PennTURBO / semantic-engine

TURBO semantic engine (Drivetrain). Transforms source-dependent RDF data into a source-independent, semantically rich RDF model.
6 stars 0 forks source link

Semantic Engine

The Semantic Engine transforms concise RDF data into a source-independent, semantically rich RDF model. It is designed to allow ontologists and programmers to work collaboratively on the creation and implementation of a target model that standardizes data from disparate sources. See the QuickStart Guide to get up and running. For more extensive description of the various components and a toy use case tutorial, see this Word document.

The system uses a syntax called the Semantic Engine Language to define RDF graph transformations. There are 2 types of configuration files that use this syntax: a Graph Specification file (.gs) defines the RDF target model, and a Transformation Instruction Set (.tis) maps another RDF schema to the target model. The intention is that this schema will have similar semantics to the original data source, whereas the target model will include rich semantics defined by an application ontology. Pre-existing public .gs and .tis files are available in drivetrain/config. For documentation about designing your own Semantic Engine Language configurations, see the Semantic Engine Language Feature Guide.

workers

Installation

Prerequisites

You must have SBT and Java installed on your system. Unless running from a precompiled .jar file, interaction with the software will take place through the SBT console.

Setup

Clone the repository locally, and copy/remove the .template suffix from the following 4 files:

Configure turbo_properties.properties to use the desired Semantic Engine Language files: Transformation Instruction Set and Graph Specification. Pre-existing options exist in the config folder.

SBT Commands

The following commands can be run via the SBT console. SBT should be started from the directory drivetrain/.

Data commands

run allUpdates Runs all update specifications from selected transformation instruction set in specified order. The graph will be modified.

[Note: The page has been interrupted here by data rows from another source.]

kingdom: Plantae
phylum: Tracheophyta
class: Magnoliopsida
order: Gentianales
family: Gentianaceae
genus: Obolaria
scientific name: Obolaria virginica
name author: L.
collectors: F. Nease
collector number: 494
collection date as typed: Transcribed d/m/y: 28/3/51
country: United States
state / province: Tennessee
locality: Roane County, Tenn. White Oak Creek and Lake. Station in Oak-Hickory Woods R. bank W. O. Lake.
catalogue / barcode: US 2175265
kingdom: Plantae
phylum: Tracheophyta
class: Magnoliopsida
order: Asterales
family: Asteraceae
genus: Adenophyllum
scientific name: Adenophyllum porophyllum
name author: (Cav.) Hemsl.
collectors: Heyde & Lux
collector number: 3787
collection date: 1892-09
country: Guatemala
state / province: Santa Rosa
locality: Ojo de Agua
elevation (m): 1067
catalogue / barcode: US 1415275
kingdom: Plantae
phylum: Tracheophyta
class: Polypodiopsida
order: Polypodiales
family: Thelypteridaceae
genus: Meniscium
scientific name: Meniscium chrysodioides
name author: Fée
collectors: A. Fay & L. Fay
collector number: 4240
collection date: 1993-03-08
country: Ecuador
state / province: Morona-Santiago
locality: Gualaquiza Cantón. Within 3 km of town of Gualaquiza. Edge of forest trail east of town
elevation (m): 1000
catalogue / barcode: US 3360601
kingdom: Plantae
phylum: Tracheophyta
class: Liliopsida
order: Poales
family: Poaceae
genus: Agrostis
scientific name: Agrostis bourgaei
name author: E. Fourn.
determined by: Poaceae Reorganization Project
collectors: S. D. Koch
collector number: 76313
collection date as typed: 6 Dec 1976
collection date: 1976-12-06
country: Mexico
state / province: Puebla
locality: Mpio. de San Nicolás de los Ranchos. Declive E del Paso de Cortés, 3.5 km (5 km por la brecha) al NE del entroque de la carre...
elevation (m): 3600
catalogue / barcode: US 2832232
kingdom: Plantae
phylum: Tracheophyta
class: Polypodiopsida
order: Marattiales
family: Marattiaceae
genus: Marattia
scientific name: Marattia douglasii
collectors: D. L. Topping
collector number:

run singleUpdate <some_process_URI> Runs only a specific update specification from the selected transformation instruction set. The graph will be modified.

run printQueryForUpdate <some_process_URI> Prints the generated update query to the console for a specific update specification. The graph will not be modified.

run buildTest Builds automated snapshot tests for all update specifications (even unqueued ones) in the selected transformation instruction set. The graph will not be modified.

run buildTest <some_process_URI> Builds an automated snapshot test for a specific update specification. The graph will not be modified.

run debug [--min] Generates a synthetic set of input triples for all queued update specifications and runs them in order, leaving the output for examination in the testing repository. If min flag is present, only the minimum required set of triples will be generated for each update specification, otherwise all possible triples will be generated. Note that if updates reference inputs that were the output of a previous update, instances of these input classes will still be created by the synthetic triple generation service, even if other instances of those classes already exist in the graph. The graph will not be modified.

run debug [--min] <some_process_URI> Generates a synthetic set of input triples for a specific update specification and then runs just that update specification, leaving the output for examination in the testing repository. If min flag is present, only the minimum required set of triples will be generated for each update specification, otherwise all possible triples will be generated. The graph will not be modified.

run validateModel Runs all Graph Model Validation steps without performing any other tasks. Errors will be apparent on the console as AssertionErrors or RuntimeExceptions for now. The graph will not be modified.

run updateModel Clears the model repository and uploads the Transformation Instruction Set, Graph Specification, Semantic Engine Language Ontology, and application ontology into the model repository. This functionality will also be executed automatically before any other data command is executed or test runs.

Test commands

test Runs all tests

testOnly edu.upenn.turbo.<test_class_name> Runs the tests inside a specific test class

testOnly edu.upenn.turbo.SnapshotTest Runs all Snapshot tests

testOnly edu.upenn.turbo.SnapshotTest -- -DfindTest={searchString} Runs Snapshot tests whose name includes the searchString

Click here for more detailed information on snapshot test generation.

Utility commands

run loadRepoFromFile <path_to_some_file> Loads an RDF file hosted locally into the production repository. Default format is RDF/XML. For now, format must be changed in the code in the DrivetrainDriver object. CTRL+F "loadRepoFromFile to find the appropriate section.

run loadRepoFromUrl <URL_to_some_file> Loads an RDF file hosted at the given URL into the production repository. Default format is RDF/XML. For now, format must be changed in the code in the DrivetrainDriver object. CTRL+F "loadRepoFromUrl to find the appropriate section.

run loadOntologyToProductionRepo Loads the ontology file provided as the value for key ontologyURL in the properties file into the production repository.

run loadOntologyToModelRepo Loads the ontology file provided as the value for key ontologyURL in the properties file into the model repository.